Overfishing: Deep-sea species are generally extremely slow growing and do not reach sexual maturity for many years. Some commercial deep-sea fish also congregate in large numbers around seamounts to feed and spawn. And many deep-sea fisheries are located on the High Seas where there is often little or no regulation. These factors make deep-sea fish extremely vulnerable to overfishing. Newly fished populations of deep-sea species like Patagonian toothfish and orange roughy, for example, have been fished to commercial extinction in just a few years. At present most deep-water species are likely to be over-exploited - and as many as 40% of the world’s fishing grounds are now in waters deeper than 200m.
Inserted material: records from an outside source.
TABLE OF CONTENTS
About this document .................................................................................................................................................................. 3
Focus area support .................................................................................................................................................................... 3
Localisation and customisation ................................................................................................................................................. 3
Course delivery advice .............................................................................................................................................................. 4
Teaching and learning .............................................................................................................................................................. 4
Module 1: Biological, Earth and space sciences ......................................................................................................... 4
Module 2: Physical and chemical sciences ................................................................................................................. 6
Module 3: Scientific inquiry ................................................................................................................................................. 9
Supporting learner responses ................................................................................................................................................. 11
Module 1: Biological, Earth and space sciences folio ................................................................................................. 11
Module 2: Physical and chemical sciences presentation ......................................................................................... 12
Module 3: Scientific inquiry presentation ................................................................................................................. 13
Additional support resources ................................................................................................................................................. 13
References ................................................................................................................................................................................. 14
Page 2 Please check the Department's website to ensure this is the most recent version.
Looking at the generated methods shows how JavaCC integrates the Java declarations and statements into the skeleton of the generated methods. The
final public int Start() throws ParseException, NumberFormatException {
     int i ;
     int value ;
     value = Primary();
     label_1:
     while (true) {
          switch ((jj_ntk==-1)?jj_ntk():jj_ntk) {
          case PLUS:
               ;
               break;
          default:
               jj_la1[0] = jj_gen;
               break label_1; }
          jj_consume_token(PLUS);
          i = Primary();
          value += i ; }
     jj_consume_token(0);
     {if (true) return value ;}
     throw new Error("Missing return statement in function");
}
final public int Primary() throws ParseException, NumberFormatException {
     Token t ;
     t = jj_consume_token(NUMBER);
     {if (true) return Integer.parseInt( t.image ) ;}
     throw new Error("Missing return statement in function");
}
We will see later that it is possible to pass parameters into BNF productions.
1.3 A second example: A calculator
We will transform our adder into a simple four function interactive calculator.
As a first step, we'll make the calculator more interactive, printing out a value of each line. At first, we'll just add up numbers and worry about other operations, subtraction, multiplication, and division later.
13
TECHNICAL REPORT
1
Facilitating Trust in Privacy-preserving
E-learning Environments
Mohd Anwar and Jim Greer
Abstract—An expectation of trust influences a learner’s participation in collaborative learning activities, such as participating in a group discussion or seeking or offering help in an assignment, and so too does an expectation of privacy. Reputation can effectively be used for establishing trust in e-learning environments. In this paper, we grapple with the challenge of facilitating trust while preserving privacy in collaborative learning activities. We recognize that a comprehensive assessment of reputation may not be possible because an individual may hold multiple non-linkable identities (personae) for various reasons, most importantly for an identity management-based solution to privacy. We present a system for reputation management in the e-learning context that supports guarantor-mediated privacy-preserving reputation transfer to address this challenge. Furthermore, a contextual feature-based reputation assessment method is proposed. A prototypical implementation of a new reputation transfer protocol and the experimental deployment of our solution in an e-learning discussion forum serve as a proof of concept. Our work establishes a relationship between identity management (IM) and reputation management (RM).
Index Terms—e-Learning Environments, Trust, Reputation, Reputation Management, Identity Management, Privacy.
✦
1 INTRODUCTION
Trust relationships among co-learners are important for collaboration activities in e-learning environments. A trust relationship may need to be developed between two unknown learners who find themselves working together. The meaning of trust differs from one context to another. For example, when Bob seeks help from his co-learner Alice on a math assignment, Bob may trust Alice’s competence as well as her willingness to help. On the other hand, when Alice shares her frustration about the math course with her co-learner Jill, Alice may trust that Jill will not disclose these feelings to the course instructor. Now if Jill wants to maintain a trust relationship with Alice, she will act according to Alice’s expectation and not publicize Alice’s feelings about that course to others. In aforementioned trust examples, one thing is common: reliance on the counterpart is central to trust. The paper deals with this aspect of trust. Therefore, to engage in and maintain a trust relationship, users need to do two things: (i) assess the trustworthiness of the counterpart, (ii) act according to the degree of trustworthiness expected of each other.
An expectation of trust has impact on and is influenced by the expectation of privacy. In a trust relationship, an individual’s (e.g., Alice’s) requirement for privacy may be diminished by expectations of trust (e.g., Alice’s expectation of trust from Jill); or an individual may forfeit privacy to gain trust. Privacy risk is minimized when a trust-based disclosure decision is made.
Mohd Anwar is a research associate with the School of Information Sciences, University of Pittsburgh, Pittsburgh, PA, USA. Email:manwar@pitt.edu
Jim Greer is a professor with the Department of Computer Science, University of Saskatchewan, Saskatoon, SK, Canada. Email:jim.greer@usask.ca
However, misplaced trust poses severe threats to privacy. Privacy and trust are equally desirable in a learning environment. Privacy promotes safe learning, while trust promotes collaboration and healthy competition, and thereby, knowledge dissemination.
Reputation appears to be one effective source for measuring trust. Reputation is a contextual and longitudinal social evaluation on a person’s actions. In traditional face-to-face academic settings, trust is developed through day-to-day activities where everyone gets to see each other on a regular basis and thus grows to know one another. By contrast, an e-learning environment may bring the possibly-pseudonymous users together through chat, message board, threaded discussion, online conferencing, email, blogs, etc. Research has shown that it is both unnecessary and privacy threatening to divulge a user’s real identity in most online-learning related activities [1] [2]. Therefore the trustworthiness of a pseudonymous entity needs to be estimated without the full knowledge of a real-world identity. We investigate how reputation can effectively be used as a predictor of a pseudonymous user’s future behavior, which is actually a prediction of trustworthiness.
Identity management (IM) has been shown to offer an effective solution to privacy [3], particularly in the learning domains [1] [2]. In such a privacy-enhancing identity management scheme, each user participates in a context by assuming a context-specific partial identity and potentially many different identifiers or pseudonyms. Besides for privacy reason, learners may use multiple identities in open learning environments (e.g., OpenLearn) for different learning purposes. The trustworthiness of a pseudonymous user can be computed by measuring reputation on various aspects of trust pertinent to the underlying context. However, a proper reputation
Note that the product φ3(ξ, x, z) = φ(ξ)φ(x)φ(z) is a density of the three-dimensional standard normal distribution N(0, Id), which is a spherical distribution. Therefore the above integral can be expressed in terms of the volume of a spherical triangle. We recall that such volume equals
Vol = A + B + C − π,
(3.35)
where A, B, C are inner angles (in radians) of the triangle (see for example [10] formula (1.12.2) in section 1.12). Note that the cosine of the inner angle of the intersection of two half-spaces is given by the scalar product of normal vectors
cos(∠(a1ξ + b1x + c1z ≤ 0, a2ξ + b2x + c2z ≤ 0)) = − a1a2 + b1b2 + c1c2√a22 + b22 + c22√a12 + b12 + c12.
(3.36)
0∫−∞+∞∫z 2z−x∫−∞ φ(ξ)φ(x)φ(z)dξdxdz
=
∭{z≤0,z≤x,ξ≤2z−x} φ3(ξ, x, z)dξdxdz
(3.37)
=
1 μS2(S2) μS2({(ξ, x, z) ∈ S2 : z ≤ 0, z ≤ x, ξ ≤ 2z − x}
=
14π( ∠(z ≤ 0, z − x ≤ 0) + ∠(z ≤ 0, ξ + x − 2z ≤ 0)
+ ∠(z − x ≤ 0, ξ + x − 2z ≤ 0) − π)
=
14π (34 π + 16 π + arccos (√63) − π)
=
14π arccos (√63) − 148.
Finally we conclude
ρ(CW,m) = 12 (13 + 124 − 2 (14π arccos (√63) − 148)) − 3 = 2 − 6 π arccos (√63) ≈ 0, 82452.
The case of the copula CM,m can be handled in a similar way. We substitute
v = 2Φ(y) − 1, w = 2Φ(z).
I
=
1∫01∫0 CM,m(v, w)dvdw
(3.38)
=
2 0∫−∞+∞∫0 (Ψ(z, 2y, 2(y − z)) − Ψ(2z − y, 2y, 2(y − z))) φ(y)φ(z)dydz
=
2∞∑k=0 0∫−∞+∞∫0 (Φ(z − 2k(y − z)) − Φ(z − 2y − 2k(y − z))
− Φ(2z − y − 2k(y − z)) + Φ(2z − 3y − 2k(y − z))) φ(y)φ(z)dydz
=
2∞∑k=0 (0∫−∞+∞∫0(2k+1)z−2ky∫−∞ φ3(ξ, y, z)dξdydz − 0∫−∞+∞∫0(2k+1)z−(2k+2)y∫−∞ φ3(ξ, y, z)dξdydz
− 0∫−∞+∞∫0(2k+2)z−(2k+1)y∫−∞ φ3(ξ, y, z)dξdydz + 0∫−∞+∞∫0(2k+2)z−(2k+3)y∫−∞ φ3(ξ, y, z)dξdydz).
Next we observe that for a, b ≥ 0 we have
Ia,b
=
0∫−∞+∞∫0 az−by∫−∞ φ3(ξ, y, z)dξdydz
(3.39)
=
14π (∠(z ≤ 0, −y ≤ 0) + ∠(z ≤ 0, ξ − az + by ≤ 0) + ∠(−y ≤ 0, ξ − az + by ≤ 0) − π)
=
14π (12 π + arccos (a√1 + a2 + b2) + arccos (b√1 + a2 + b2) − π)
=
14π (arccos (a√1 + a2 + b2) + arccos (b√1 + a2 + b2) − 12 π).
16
Oil, gas, and mineral exploration: At present, most oceanic reserves of oil, gas, and minerals are extracted from the continental shelf, under shallow coastal waters. However, with valuable reserves also located under the deep ocean floor, the oil and mining industries are expected to venture further afield, and eventually explore down to 3,000m. Such activity could have devastating effects on fragile, slow growing deep-sea communities.